[[ INFORMATION, beginning ]]

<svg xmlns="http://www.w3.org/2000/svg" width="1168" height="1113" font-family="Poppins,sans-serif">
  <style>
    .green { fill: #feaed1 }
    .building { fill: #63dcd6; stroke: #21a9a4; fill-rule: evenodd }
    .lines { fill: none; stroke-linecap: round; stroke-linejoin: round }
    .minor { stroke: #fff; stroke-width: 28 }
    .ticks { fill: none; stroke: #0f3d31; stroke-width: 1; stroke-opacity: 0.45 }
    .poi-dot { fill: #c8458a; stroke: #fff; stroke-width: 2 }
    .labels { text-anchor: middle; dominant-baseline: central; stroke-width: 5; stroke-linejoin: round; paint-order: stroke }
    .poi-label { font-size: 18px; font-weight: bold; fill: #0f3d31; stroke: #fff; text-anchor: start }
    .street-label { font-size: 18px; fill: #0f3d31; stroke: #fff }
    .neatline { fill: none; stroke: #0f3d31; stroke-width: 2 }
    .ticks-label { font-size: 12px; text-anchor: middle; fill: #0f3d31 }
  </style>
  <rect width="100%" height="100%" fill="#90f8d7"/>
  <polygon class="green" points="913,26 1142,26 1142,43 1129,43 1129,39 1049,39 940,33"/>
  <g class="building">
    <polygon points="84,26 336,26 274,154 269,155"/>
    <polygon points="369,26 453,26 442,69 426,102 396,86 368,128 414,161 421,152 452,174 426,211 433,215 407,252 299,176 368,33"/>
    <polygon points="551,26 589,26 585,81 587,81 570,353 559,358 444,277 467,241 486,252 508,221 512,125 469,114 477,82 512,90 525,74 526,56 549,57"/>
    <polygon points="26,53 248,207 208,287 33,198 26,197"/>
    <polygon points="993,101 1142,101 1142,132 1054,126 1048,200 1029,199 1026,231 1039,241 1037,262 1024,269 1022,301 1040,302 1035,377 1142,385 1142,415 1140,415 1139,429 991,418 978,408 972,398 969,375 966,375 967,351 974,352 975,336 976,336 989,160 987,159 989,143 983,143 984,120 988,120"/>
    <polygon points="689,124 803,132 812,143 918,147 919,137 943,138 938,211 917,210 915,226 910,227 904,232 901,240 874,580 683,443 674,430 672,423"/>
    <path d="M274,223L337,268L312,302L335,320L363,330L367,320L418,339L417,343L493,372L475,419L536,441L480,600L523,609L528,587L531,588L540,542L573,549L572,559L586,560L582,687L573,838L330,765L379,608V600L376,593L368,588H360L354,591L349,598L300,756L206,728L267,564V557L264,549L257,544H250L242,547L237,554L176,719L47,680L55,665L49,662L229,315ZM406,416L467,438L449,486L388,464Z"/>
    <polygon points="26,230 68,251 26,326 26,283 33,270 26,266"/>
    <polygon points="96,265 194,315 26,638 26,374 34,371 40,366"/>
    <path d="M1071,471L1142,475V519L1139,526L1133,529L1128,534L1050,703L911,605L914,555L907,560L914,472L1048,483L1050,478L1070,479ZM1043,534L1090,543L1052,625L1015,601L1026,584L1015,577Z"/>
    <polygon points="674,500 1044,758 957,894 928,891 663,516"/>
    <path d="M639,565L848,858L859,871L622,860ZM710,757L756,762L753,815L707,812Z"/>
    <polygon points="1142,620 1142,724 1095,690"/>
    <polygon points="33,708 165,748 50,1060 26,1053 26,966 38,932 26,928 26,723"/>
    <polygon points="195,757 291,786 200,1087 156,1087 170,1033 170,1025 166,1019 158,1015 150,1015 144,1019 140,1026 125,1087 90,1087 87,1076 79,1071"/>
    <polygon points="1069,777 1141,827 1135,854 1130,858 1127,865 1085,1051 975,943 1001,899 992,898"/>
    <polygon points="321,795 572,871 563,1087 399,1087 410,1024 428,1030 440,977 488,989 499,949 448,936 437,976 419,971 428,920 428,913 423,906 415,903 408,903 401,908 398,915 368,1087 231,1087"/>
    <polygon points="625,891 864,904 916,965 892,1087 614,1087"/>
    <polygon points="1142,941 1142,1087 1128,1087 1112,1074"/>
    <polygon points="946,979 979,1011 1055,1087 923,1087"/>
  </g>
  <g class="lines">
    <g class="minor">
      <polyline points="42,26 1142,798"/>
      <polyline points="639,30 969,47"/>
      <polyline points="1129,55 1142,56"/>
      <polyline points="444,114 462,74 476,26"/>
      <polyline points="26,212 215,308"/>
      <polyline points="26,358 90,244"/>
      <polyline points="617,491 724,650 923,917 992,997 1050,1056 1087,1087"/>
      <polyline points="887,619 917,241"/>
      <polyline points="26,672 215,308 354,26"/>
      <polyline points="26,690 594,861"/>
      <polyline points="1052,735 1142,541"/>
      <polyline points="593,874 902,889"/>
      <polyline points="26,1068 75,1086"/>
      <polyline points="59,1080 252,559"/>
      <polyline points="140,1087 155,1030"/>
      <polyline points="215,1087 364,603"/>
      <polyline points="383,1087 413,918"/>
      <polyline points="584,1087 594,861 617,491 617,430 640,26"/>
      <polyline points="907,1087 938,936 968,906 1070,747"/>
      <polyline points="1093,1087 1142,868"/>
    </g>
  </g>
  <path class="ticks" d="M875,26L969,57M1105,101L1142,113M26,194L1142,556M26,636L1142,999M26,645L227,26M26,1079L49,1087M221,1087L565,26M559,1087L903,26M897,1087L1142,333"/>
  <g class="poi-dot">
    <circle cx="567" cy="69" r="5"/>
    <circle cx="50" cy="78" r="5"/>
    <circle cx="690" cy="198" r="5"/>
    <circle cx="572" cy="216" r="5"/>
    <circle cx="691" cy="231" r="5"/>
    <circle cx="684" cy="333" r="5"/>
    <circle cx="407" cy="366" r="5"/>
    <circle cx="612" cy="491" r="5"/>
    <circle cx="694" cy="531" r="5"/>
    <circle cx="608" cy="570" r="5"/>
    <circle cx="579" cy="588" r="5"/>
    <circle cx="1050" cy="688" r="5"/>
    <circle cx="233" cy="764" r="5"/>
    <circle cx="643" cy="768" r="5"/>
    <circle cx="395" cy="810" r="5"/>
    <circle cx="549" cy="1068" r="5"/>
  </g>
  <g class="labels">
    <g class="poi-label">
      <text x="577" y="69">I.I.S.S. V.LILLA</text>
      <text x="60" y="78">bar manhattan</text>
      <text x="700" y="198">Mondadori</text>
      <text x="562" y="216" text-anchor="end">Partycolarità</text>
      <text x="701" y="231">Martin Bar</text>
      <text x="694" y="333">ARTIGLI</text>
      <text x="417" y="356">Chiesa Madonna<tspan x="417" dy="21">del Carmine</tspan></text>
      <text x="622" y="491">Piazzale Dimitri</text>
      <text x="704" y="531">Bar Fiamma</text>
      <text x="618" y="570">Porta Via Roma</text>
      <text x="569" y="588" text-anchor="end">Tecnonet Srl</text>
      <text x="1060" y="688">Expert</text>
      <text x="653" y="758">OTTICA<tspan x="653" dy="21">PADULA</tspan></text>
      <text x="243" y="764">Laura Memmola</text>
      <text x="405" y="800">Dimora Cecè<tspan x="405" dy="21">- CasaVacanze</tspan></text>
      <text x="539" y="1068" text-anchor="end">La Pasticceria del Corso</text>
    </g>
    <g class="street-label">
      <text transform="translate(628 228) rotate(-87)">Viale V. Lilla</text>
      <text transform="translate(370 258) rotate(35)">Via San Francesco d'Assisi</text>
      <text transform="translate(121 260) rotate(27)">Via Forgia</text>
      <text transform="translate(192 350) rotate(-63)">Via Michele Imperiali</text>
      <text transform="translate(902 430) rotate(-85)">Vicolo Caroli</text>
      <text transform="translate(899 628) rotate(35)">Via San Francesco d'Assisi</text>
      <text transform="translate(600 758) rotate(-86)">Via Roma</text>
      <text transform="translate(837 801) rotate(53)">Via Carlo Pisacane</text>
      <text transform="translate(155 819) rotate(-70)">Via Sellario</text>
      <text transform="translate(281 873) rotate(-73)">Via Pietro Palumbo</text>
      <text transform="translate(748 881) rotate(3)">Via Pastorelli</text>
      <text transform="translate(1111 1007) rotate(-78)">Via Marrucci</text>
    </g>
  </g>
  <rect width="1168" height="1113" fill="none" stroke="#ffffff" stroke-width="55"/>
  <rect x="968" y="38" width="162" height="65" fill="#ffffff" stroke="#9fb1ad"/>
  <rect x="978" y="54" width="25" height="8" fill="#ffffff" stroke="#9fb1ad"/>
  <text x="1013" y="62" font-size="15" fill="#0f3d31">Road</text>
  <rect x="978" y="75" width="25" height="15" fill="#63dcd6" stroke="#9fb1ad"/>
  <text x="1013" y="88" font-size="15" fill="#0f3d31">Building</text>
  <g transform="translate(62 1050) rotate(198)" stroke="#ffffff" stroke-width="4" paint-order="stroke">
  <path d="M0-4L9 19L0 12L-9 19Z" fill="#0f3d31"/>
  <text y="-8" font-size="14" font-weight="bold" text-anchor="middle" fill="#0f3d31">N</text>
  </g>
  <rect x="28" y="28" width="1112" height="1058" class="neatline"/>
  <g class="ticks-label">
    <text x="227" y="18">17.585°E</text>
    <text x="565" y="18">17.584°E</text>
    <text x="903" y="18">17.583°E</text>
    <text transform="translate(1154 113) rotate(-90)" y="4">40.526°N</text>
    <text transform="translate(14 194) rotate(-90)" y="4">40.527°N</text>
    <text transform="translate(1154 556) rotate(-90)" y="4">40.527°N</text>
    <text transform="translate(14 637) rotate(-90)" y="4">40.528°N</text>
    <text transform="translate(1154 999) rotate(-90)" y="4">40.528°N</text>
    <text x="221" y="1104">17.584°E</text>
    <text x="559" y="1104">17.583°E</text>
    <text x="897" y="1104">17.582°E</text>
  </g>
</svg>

[[ INFORMATION, end ]]

● PROBLEM DESCRIPTION: From the entries, report each line that includes the word "lines".

● WRITTEN RESPONSE:
    .lines { fill: none; stroke-linecap: round; stroke-linejoin: round }
  <g class="lines">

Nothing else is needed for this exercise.